─── DOCUMENT SECTION
THEREFORE, in consideration of the premises and mutual covenants set forth herein, Transporter and Shipper agree as follows:

  1. Tariff Incorporation. Rate Schedule TF-2 and the General Terms and Conditions (GT&C) that apply to Rate Schedule TF-2 , as such may be revised from time to time in Transporter's FERC Gas Tariff (Tariff), are incorporated by reference as part of this Agreement, except to the extent that any provisions thereof may be modified by non-conforming provisions herein.
  2. Transportation Service. Subject to the terms and conditions that apply to service under this Agreement, Transporter agrees to receive, transport and deliver natural gas for Shipper, on a firm basis. The Transportation Contract Demand, the Annual Contract Quantity, the Maximum Daily Quantity at the Primary Receipt Point, and the Maximum Daily Delivery Obligation at each Primary Delivery Point are set forth on Exhibit A.
──────
=== PROBLEMS AND TASKS ===
[A] Reproduce the part of the transportation agreement starting at "THEREFORE, in consideration" and ending at "non-conforming provisions herein.".
[B] Rewrite only the rows starting at the first line and ending at the line that contains "It shows **11:52**", replacing "clock" with "watch" and leaving everything else unchanged.
─── INPUT ROWS
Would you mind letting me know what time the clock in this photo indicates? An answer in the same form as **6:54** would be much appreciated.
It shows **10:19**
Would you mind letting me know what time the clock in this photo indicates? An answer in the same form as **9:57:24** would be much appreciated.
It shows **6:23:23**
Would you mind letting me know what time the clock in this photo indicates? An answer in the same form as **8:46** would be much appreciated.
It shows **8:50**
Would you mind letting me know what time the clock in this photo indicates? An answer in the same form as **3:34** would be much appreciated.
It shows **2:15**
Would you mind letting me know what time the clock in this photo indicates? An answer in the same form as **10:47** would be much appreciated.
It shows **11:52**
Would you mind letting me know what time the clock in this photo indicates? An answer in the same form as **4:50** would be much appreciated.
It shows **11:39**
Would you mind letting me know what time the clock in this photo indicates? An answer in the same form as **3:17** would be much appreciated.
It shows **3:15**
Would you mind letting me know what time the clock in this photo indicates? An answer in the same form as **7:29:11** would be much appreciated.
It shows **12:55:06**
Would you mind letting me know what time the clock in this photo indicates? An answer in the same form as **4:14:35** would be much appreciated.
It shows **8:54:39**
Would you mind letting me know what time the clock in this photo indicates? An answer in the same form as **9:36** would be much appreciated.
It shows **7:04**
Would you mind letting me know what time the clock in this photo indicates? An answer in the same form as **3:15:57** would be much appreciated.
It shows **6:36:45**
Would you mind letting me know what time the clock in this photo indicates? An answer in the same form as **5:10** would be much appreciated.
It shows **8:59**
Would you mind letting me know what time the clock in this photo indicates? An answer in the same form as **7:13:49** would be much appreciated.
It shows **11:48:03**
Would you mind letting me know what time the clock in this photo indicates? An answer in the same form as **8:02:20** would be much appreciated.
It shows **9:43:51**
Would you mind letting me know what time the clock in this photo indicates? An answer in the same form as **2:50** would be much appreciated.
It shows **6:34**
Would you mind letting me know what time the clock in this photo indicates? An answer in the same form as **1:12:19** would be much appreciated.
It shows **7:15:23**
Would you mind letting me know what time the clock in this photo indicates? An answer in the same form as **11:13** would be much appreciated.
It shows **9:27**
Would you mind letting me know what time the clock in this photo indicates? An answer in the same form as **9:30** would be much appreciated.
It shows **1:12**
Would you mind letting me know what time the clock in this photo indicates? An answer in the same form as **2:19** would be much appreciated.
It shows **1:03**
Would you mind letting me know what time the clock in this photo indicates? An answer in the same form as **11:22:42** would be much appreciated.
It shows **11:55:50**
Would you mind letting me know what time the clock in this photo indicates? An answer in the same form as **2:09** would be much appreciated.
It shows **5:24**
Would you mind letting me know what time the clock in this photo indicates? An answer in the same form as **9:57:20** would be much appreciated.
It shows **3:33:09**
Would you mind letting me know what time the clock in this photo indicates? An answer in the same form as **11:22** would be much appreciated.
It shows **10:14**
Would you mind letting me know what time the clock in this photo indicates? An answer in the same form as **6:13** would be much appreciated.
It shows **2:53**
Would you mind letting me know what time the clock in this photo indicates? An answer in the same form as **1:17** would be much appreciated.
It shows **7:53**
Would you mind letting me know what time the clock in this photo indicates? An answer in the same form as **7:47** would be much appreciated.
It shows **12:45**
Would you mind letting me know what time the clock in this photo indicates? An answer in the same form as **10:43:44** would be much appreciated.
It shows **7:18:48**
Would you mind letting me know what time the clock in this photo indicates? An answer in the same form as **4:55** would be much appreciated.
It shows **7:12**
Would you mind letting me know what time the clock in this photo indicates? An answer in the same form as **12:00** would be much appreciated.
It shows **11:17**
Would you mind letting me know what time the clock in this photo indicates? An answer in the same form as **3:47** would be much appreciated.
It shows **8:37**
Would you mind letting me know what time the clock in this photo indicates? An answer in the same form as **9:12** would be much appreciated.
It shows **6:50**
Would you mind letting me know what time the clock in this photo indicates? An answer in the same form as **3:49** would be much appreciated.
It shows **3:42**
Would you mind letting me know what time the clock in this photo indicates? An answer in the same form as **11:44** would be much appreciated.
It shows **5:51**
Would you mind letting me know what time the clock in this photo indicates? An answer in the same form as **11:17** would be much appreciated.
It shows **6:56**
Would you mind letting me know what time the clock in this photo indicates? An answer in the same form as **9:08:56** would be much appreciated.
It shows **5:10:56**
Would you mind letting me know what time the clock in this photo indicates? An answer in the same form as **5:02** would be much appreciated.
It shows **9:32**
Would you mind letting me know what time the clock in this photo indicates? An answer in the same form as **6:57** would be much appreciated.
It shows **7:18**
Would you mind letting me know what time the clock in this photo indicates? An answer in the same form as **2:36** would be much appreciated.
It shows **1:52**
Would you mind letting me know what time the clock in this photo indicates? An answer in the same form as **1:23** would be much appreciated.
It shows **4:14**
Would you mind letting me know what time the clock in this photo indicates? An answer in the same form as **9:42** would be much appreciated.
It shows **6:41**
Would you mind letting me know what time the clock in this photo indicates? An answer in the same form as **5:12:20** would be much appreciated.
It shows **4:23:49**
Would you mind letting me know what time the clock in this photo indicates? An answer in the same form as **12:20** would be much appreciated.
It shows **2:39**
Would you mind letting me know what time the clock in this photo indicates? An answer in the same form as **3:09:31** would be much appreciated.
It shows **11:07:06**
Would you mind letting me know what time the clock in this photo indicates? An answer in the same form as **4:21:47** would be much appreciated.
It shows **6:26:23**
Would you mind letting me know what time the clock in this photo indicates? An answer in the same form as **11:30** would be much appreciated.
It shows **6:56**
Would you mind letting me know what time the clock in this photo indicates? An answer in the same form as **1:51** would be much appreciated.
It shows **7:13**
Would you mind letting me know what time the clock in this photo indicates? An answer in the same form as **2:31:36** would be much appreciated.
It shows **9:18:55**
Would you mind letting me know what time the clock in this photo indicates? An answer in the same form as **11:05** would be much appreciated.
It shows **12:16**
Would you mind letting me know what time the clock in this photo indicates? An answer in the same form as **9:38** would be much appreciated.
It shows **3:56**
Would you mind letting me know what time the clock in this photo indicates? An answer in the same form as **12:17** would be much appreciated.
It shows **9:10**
──────
=== SOLUTIONS TO THE PROBLEMS ===
[A]
THEREFORE, in consideration of the premises and mutual covenants set forth herein, Transporter and Shipper agree as follows:

  1. Tariff Incorporation. Rate Schedule TF-2 and the General Terms and Conditions (GT&C) that apply to Rate Schedule TF-2 , as such may be revised from time to time in Transporter's FERC Gas Tariff (Tariff), are incorporated by reference as part of this Agreement, except to the extent that any provisions thereof may be modified by non-conforming provisions herein.

[B]
Would you mind letting me know what time the watch in this photo indicates? An answer in the same form as **6:54** would be much appreciated.
It shows **10:19**
Would you mind letting me know what time the watch in this photo indicates? An answer in the same form as **9:57:24** would be much appreciated.
It shows **6:23:23**
Would you mind letting me know what time the watch in this photo indicates? An answer in the same form as **8:46** would be much appreciated.
It shows **8:50**
Would you mind letting me know what time the watch in this photo indicates? An answer in the same form as **3:34** would be much appreciated.
It shows **2:15**
Would you mind letting me know what time the watch in this photo indicates? An answer in the same form as **10:47** would be much appreciated.
It shows **11:52**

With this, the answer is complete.